読解文 -
━━━━━━━━━━━━━━━━

福島・浜通り(太平洋沿岸地帯) では、この時期はだいたい風は西よりで、

海に向かって吹いていたと思う。

汚染はけっして規則正しく同心円的に拡がるわけではない。

水であれば、たとえば利根川上流が汚染されれば、

汚染は群馬県という行政区分ではなく、あるいは半径何キロという円でもなく、

水系に沿って一気に東京(河口) へと伝ってくる。

空から降ってくるものの影響を測るのは、単純な直線距離ではなく、

風の向きと力、そして地形だろう。

現場は実験室の中のシャーレではない。

西に100キロ離れた会津地方まで 「県」 という単位で同列に規制する

この判断基準はどこからくるのか。

答えはこれでいいだろうか。 -判断を県という自治体にさせているからだ。

どなたか専門家の方がいらっしゃれば、教えてほしい。

 

この危機は、地球儀を見ながら考えなければならないと思う。

中国から黄沙が飛んでくる季節のうちに、

何としても収束させなければならなかったのだ。 もう無理のようだけど。

 

出荷停止(あるいは自粛) という措置に怒っているのではない。

その規制値に文句を言っているのでもない、今は。

とりあえず疑問は置いて、僕らも従っているワケだし。

━━━━━━━━━━━━━━━━

作業の指示 -
汚染の拡がりについての文章のうち、「汚染はけっして規則正しく同心円的に拡がるわけではない。」から「風の向きと力、そして地形だろう。」に至るまでのすべてを、一字も変えずにもう一度書き出してもらえますか。 このリストは、汚染の拡がりについての文章とは関係がありません。

提供データ -

━━━━━━━━━━━━━━━━

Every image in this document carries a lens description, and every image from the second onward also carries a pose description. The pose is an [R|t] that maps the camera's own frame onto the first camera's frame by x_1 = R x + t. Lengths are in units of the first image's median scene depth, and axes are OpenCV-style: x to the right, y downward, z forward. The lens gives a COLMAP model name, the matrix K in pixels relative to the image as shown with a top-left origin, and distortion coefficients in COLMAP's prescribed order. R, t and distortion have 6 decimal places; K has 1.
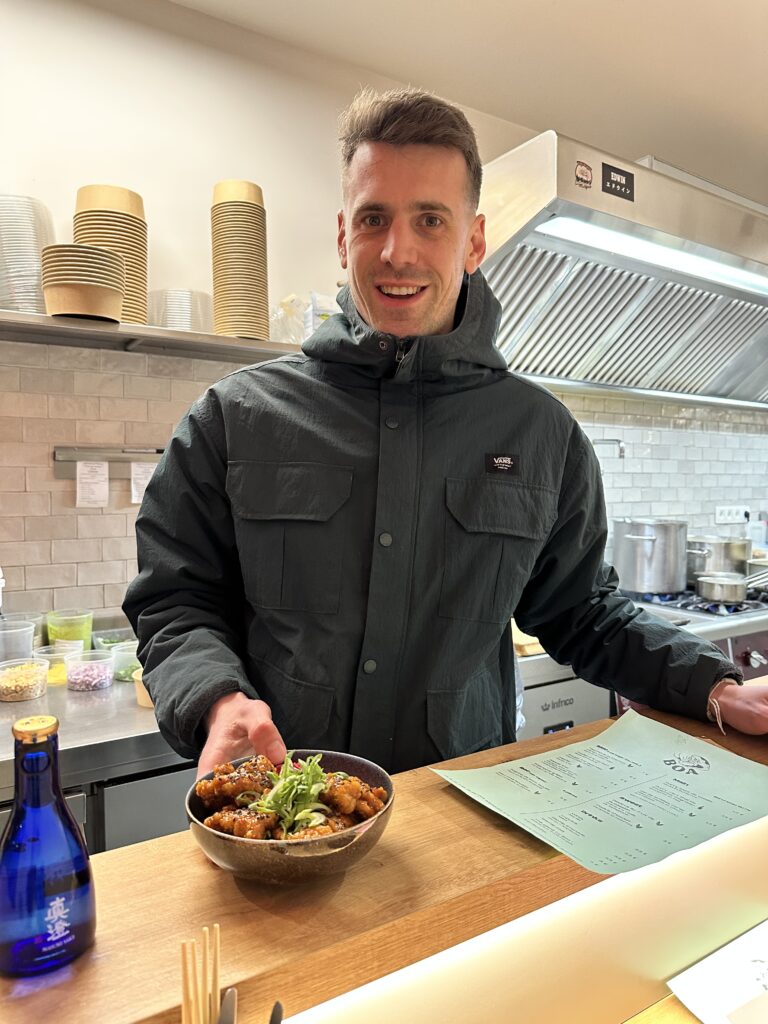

━━━━━━━━━━━━━━━━

問題の解答 -
汚染はけっして規則正しく同心円的に拡がるわけではない。

水であれば、たとえば利根川上流が汚染されれば、

汚染は群馬県という行政区分ではなく、あるいは半径何キロという円でもなく、

水系に沿って一気に東京(河口) へと伝ってくる。

空から降ってくるものの影響を測るのは、単純な直線距離ではなく、

風の向きと力、そして地形だろう。